───── SOURCE MATERIAL
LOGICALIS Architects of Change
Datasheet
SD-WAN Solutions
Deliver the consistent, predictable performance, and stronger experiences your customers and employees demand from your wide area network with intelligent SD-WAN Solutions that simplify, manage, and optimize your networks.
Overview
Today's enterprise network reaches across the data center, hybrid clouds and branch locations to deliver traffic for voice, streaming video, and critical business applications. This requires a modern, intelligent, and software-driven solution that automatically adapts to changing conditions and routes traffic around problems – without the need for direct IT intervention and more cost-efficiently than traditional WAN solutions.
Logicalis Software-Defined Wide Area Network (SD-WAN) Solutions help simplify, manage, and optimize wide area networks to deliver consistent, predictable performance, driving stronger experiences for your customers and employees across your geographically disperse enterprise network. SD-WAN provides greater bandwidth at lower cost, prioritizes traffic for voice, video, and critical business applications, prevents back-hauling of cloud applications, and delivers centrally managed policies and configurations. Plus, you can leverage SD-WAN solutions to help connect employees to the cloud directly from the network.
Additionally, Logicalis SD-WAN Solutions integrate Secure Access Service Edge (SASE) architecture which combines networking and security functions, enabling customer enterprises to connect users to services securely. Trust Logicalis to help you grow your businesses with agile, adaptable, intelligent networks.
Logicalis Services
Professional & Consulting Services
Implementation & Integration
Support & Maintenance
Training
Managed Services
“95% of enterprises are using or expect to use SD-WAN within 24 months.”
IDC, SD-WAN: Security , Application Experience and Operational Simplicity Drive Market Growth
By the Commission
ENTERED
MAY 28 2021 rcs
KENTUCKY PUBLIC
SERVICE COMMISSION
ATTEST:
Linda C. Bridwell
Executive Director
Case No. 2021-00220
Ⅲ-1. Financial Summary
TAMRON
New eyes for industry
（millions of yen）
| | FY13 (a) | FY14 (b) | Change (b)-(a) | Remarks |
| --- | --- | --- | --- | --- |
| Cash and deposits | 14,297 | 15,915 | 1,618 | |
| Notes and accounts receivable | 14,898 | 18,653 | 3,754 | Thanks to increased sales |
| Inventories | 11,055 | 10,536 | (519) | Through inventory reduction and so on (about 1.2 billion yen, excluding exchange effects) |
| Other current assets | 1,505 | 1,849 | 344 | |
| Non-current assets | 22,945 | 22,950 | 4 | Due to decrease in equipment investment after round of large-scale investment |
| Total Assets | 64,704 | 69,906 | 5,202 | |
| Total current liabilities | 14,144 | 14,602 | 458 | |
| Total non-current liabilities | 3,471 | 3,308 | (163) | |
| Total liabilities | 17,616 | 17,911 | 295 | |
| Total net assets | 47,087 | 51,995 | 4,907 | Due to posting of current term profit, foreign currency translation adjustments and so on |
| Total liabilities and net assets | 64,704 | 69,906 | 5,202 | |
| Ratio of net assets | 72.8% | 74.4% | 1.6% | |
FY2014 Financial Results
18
──────────
REQUIREMENT: Taking the entries above, write out exactly the lines starting with the line containing "SERVICE COMMISSION" and going on through the line containing "15,915 | 1,618 | |", both included, and nothing else.

RESULT OF THIS TASK:
SERVICE COMMISSION
ATTEST:
Linda C. Bridwell
Executive Director
Case No. 2021-00220
Ⅲ-1. Financial Summary
TAMRON
New eyes for industry
（millions of yen）
| | FY13 (a) | FY14 (b) | Change (b)-(a) | Remarks |
| --- | --- | --- | --- | --- |
| Cash and deposits | 14,297 | 15,915 | 1,618 | |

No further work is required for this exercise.